Conjunto de tarefas
(a) Resuma o texto sobre Ameal em duas frases.
(b) Traduza para inglês esta frase do texto sobre Ameal: "Na calma madrugada da terra os galos celebram as vozes uns para os outros."
(c) Prossiga o texto sobre Ameal a partir da última frase apresentada.

═════ Passagem citada

Ameal é freguesia do Concelho de Coimbra

10.10.2007

Quando acorda a frescura do mundo


Era uma casa branca,
Que me chegue: no centro de pinheiros
Que me chegue que ela seja sem ser
à sua forma e no seu tempo: thor
(as casas brancas ditas no passado
excitam a magia) Que seja então:
era uma casa branca.
[Ana Luísa Amaral]

Poderia ficar assim longo tempo, embebido no ponto do universo que faz vibrar a luz, sentindo-me vivo de novo e possuído de uma leveza aberta ao crepúsculo mágico das manhãs. Como se o azul do universo dos céus não fosse o lugar bastante. O centro recôndito e íntegro do segredo. A voz que ainda não saboreou as palavras prováveis.

Os galos da índia cantam alongando-se na carícia oculta das alvoradas. Uma delícia amarga e sequiosa por entre as vozes do sono. Na calma madrugada da terra os galos celebram as vozes uns para os outros. Sob as réplicas extasiadas que vão enriquecendo as pálpebras da alvorada, no brilho dos relâmpagos onde se purifica o pólen do Sardoal, claramente apreendo a aldeia dos primeiros amieiros.

Como dizê-lo: ei-la aqui, não imagem sem cores, não moldura de seres adormecidos, mas o fogo oblíquo de todas as aldeias, a pequena nascente, a pequena giesta das artérias – essa luz na fresta dos olhos, olhos onde imagino o sol desde a minha infância, olhos que ainda vislumbram gestos trançados à volta do corpo, os gestos ateados do mundo, dispondo os múltiplos ventos que sussurram a aldeia na cabeleira dos amieiros. Sem vento, a minha garganta secou aqui, neste horto de sílabas quietas, de palavras alagadas de todos os Invernos.

══════════
═════ Excertos dos registos

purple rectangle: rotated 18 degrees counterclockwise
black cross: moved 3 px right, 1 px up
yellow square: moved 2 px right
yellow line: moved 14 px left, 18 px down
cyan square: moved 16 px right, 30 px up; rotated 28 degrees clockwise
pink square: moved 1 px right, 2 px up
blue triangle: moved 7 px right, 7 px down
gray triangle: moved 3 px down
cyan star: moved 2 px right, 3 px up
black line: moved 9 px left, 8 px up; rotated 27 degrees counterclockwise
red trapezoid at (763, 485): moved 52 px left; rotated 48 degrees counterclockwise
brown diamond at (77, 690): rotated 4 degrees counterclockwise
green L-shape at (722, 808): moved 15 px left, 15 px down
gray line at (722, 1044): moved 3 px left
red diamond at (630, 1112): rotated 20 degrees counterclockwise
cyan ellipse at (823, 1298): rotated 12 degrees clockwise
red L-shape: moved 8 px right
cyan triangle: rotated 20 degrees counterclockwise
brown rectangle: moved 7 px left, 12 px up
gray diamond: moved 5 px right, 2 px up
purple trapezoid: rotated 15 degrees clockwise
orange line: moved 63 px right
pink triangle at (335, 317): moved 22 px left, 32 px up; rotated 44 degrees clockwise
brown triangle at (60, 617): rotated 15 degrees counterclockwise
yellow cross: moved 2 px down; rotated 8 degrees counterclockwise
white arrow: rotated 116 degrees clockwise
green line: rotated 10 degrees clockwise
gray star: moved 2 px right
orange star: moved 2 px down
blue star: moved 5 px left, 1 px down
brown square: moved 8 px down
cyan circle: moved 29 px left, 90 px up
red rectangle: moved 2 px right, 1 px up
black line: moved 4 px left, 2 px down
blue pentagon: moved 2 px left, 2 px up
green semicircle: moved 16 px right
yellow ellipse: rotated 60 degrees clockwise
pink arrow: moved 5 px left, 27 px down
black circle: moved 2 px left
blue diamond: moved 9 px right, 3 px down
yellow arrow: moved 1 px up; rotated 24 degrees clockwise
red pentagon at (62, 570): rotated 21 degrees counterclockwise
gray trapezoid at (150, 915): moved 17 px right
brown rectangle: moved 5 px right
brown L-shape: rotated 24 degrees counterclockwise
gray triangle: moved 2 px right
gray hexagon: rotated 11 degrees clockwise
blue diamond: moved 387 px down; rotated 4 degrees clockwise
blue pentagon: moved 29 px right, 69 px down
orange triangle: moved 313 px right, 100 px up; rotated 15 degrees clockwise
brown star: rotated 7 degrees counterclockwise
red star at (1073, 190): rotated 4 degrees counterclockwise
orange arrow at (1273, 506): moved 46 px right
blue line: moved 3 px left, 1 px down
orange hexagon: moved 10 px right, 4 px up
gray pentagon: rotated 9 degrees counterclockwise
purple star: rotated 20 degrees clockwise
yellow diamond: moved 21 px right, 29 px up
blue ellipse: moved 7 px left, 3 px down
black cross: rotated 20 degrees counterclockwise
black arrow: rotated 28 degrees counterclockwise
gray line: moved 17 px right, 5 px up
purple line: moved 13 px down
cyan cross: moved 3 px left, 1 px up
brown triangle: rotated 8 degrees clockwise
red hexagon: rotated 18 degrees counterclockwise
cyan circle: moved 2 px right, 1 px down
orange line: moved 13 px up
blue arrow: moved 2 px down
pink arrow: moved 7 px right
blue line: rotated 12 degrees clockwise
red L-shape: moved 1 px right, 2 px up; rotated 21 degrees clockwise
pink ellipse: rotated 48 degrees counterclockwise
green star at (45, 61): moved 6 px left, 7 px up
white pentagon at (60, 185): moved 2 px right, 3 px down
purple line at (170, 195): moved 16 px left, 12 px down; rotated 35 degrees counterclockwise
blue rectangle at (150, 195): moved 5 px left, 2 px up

══════════

Respostas às tarefas
(a) Ao amanhecer, quem narra poderia ficar longo tempo embebido no ponto do universo que faz vibrar a luz, sentindo-se vivo de novo, enquanto os galos celebram as vozes uns para os outros na calma madrugada da terra. No brilho dos relâmpagos, apreende claramente a aldeia dos primeiros amieiros, que diz estar ali não como imagem sem cores, mas como o fogo oblíquo de todas as aldeias.

(b) In the calm dawn of the earth, the roosters celebrate their voices to one another.

(c)
Agora que a noite é imaculada e não há cidade mais viva que tu, imagem voluptuosamente virgem na masmorra dos espelhos, tu, o ténue reflexo do ser que oscila entre sonhos insondáveis e a memória que perscrute os cantos da insónia, diz-me onde se fundeia a minha carne, diz-me quem és, com teus dentes calcinados de terra consagrada, com teus olhos de nervuras e palavras orvalhadas das quimeras dos homens que o vento dissipa ou a primavera fará germinar. A arquitectura do mundo em espaços de incandescência.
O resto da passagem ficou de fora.